* [TASK STATEMENT]:
Rewrite the material from the line with "Write down which" up to and including the line with "Answer: facing the viewer", changing "standpoint" to "position" and leaving everything else the same.
——
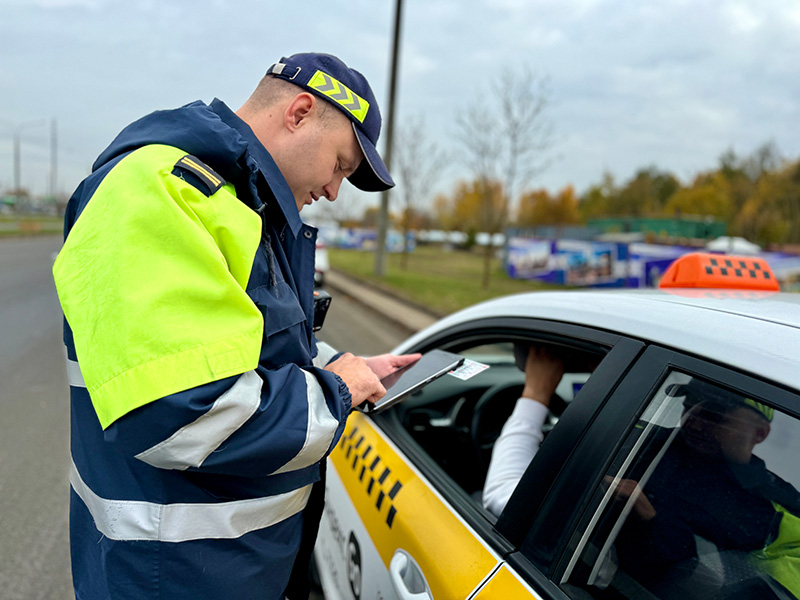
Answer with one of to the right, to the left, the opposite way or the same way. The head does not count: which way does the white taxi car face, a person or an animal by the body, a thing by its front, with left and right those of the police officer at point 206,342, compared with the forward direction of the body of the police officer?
to the left

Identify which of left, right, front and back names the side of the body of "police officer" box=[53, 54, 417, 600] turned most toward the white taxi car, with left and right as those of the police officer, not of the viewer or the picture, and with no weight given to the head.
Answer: front

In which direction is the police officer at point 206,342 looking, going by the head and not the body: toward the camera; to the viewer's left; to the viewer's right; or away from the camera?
to the viewer's right

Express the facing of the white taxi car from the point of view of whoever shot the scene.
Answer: facing away from the viewer and to the left of the viewer

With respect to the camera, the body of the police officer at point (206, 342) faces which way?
to the viewer's right
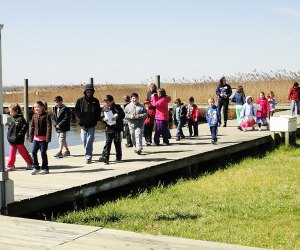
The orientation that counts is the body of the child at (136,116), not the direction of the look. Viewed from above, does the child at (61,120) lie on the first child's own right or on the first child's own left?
on the first child's own right

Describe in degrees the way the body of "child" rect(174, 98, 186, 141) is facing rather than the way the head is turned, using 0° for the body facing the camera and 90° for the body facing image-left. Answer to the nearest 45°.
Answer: approximately 45°

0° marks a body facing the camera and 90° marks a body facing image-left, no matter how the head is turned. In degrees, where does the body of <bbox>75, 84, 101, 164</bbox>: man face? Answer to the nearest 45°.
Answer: approximately 0°

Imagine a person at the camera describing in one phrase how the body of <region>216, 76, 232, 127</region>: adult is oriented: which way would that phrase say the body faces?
toward the camera

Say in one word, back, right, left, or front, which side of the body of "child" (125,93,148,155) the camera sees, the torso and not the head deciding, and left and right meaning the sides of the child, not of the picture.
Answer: front

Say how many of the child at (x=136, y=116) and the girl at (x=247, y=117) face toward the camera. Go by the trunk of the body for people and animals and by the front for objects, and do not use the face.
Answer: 2

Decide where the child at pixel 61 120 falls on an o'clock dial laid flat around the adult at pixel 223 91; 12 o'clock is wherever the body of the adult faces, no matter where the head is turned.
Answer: The child is roughly at 1 o'clock from the adult.

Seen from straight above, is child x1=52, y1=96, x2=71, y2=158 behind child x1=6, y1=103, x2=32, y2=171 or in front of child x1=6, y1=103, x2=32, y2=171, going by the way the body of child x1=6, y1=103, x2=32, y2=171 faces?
behind
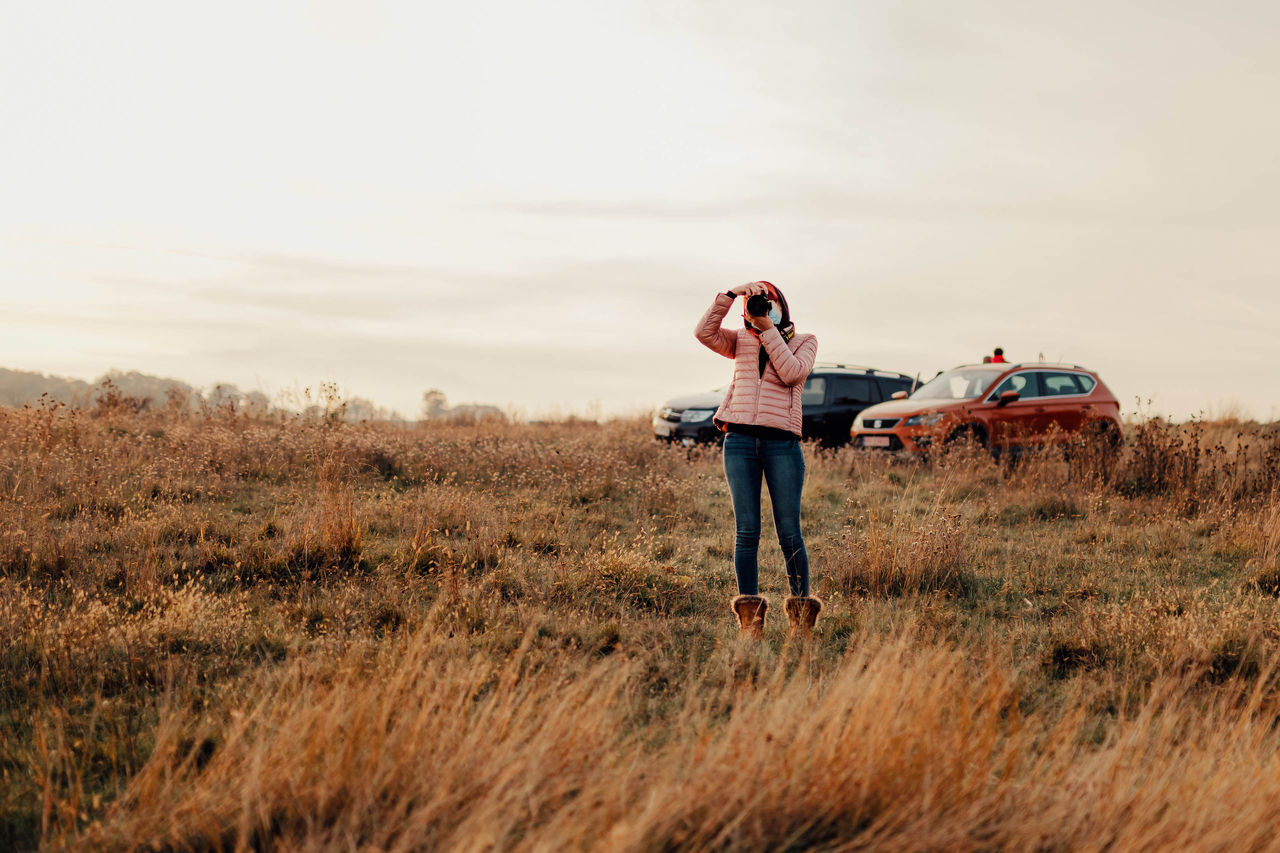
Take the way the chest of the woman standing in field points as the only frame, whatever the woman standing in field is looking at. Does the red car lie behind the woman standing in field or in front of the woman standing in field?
behind

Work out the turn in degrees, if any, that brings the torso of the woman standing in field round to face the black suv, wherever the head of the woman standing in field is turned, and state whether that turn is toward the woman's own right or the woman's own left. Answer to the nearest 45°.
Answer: approximately 180°

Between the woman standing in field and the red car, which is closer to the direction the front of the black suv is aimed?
the woman standing in field

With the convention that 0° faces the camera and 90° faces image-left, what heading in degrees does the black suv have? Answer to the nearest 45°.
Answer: approximately 45°

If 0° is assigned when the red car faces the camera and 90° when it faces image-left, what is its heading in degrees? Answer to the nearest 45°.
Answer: approximately 45°
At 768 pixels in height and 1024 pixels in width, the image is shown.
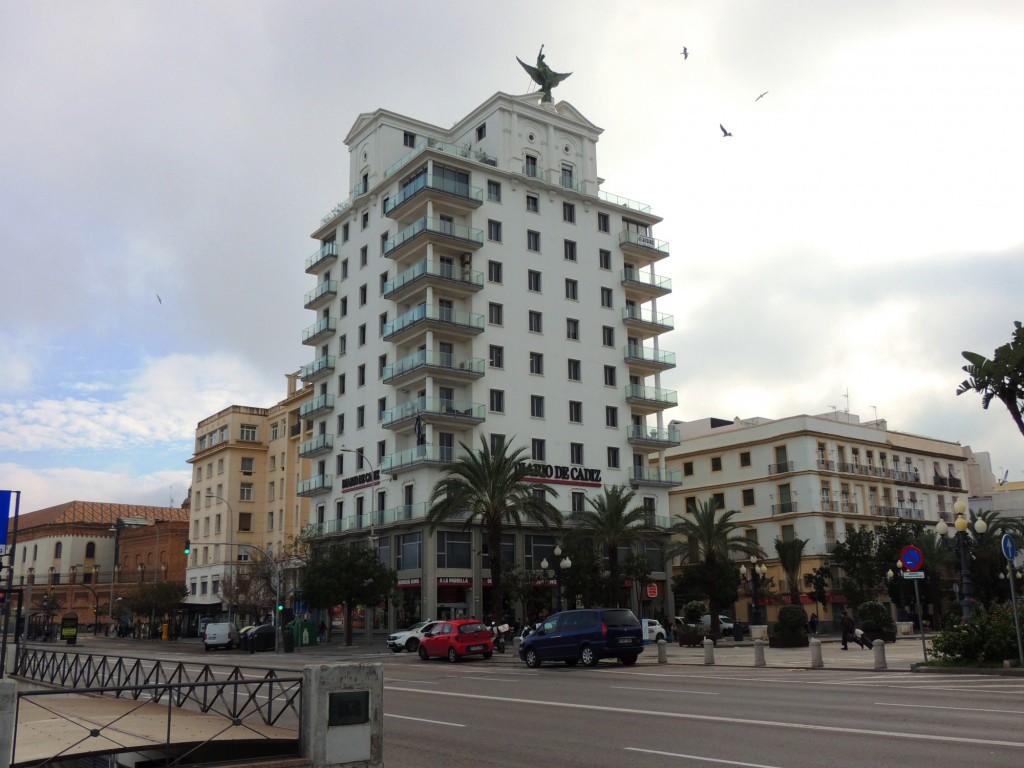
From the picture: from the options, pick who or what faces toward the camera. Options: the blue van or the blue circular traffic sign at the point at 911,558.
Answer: the blue circular traffic sign

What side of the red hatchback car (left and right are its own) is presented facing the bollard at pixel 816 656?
back

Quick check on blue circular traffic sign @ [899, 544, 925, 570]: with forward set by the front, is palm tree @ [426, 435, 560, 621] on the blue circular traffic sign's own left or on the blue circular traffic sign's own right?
on the blue circular traffic sign's own right

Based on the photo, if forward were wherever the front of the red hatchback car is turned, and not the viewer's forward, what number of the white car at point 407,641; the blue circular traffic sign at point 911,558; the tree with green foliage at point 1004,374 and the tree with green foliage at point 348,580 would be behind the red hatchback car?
2

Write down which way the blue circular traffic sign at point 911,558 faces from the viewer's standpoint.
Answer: facing the viewer

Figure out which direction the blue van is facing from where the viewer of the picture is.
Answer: facing away from the viewer and to the left of the viewer

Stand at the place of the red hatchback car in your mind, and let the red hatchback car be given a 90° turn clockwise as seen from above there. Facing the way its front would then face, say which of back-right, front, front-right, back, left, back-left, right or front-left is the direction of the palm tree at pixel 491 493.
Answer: front-left

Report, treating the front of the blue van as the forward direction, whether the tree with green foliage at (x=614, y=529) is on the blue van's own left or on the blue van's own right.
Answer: on the blue van's own right

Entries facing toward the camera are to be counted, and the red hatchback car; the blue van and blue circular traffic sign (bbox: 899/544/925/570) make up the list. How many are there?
1

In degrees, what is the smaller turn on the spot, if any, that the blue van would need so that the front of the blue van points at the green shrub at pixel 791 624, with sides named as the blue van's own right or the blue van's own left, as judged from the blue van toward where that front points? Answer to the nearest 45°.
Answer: approximately 90° to the blue van's own right

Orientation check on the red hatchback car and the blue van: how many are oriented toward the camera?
0

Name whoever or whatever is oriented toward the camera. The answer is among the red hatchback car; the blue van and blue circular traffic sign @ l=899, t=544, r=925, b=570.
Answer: the blue circular traffic sign

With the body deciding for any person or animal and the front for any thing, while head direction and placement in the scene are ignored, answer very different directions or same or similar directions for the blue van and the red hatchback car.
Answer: same or similar directions

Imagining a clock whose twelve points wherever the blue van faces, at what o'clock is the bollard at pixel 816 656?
The bollard is roughly at 5 o'clock from the blue van.

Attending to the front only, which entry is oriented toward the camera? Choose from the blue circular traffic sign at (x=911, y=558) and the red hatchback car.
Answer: the blue circular traffic sign

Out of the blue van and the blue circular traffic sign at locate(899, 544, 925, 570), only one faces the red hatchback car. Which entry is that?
the blue van

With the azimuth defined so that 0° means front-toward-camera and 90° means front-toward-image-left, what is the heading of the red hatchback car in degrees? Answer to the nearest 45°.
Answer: approximately 135°

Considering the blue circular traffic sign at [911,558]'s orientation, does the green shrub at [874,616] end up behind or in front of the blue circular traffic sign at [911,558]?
behind

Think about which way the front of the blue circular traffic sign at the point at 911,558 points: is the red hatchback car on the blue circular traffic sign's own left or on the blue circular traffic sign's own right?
on the blue circular traffic sign's own right
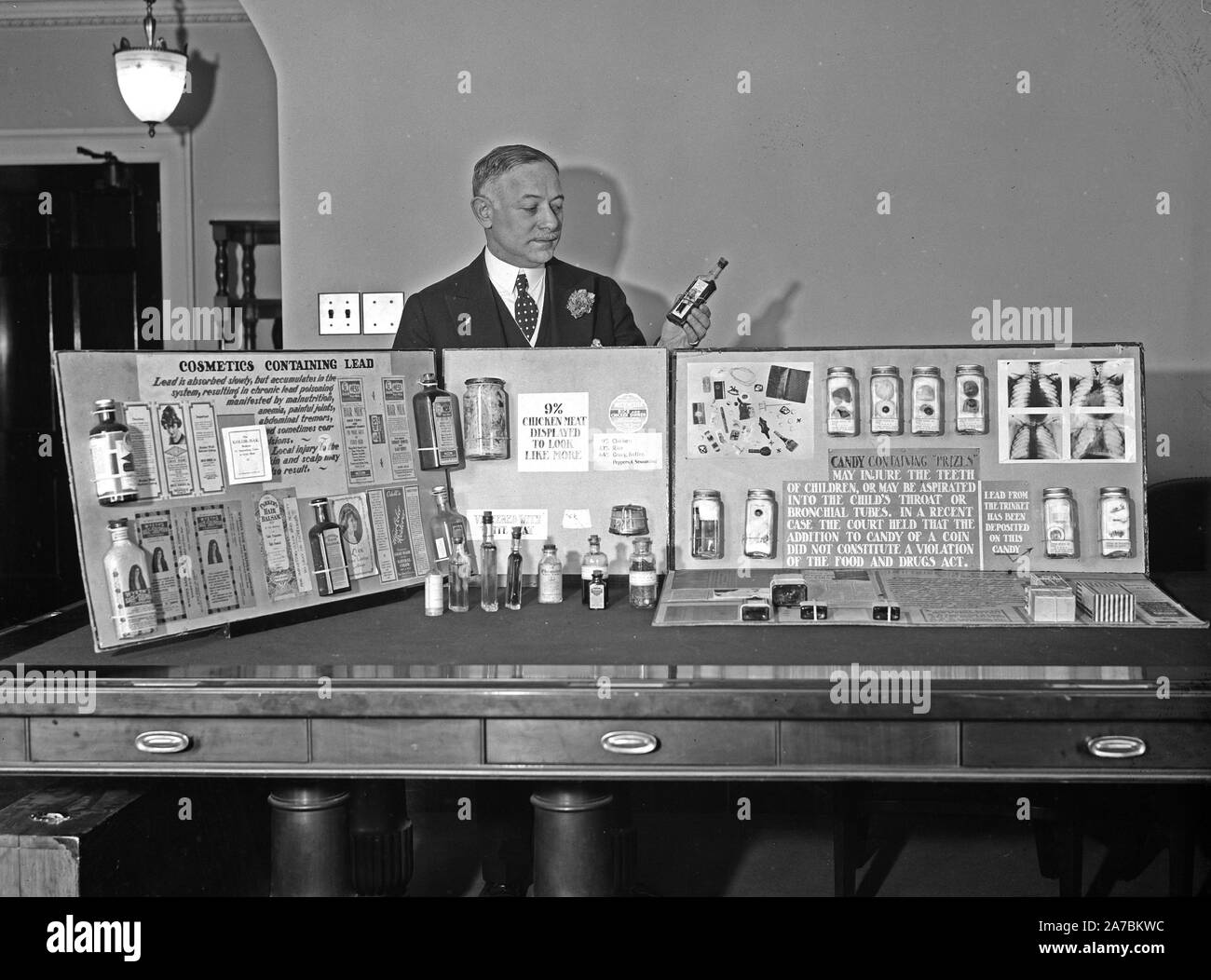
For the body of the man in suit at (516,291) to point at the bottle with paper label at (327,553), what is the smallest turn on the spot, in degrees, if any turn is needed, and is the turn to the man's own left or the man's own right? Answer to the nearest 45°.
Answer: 0° — they already face it

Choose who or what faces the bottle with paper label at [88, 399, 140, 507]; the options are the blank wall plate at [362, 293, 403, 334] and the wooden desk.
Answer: the blank wall plate

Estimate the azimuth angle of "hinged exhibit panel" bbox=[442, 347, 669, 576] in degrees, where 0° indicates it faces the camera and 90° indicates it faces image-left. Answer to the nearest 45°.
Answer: approximately 0°

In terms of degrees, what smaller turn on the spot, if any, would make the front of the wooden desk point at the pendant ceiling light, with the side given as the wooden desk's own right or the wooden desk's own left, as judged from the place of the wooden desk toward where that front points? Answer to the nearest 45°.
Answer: approximately 135° to the wooden desk's own right

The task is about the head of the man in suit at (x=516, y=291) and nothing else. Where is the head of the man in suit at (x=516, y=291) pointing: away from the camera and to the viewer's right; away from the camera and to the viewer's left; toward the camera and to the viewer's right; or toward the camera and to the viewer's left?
toward the camera and to the viewer's right

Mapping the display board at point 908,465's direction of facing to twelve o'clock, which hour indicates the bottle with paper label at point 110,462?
The bottle with paper label is roughly at 2 o'clock from the display board.

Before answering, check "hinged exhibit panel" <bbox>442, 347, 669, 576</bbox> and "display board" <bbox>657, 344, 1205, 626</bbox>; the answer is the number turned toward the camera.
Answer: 2

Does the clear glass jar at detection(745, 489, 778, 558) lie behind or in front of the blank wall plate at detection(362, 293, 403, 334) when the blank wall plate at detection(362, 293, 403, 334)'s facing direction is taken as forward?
in front

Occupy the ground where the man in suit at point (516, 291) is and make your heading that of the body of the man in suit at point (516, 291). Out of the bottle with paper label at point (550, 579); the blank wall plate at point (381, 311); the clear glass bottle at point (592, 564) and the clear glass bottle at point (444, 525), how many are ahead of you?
3

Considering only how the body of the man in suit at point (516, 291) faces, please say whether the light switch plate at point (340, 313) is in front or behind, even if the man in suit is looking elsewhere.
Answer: behind

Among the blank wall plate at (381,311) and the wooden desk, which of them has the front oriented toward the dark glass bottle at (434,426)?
the blank wall plate

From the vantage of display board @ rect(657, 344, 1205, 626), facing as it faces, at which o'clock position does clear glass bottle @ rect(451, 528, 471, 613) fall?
The clear glass bottle is roughly at 2 o'clock from the display board.

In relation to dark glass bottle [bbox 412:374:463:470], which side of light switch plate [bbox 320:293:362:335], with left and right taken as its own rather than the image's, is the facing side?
front
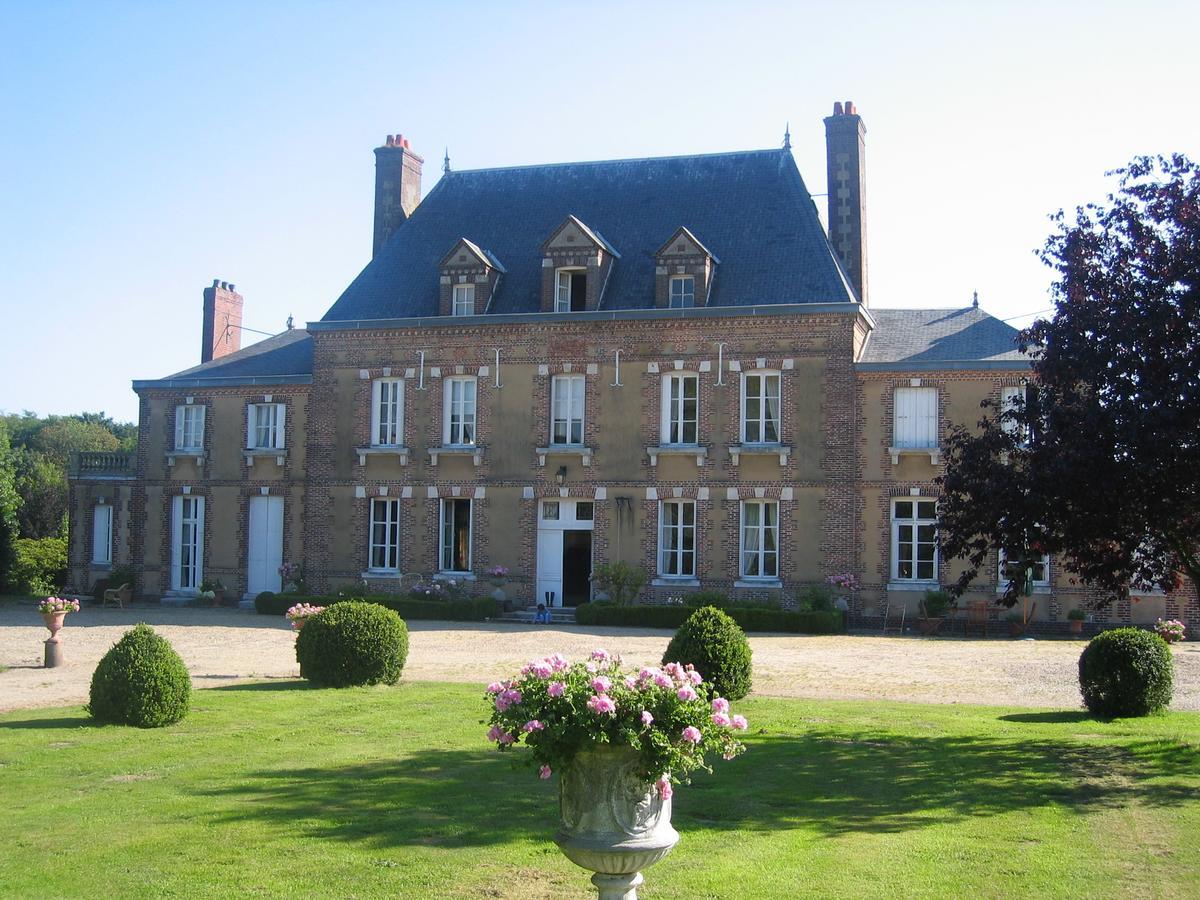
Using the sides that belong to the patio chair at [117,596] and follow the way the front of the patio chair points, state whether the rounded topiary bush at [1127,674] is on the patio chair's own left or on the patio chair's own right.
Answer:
——
* [RESPONSE AREA]:
Write down which way the blue circular traffic sign at point 911,558 faces from the viewer's position.
Answer: facing the viewer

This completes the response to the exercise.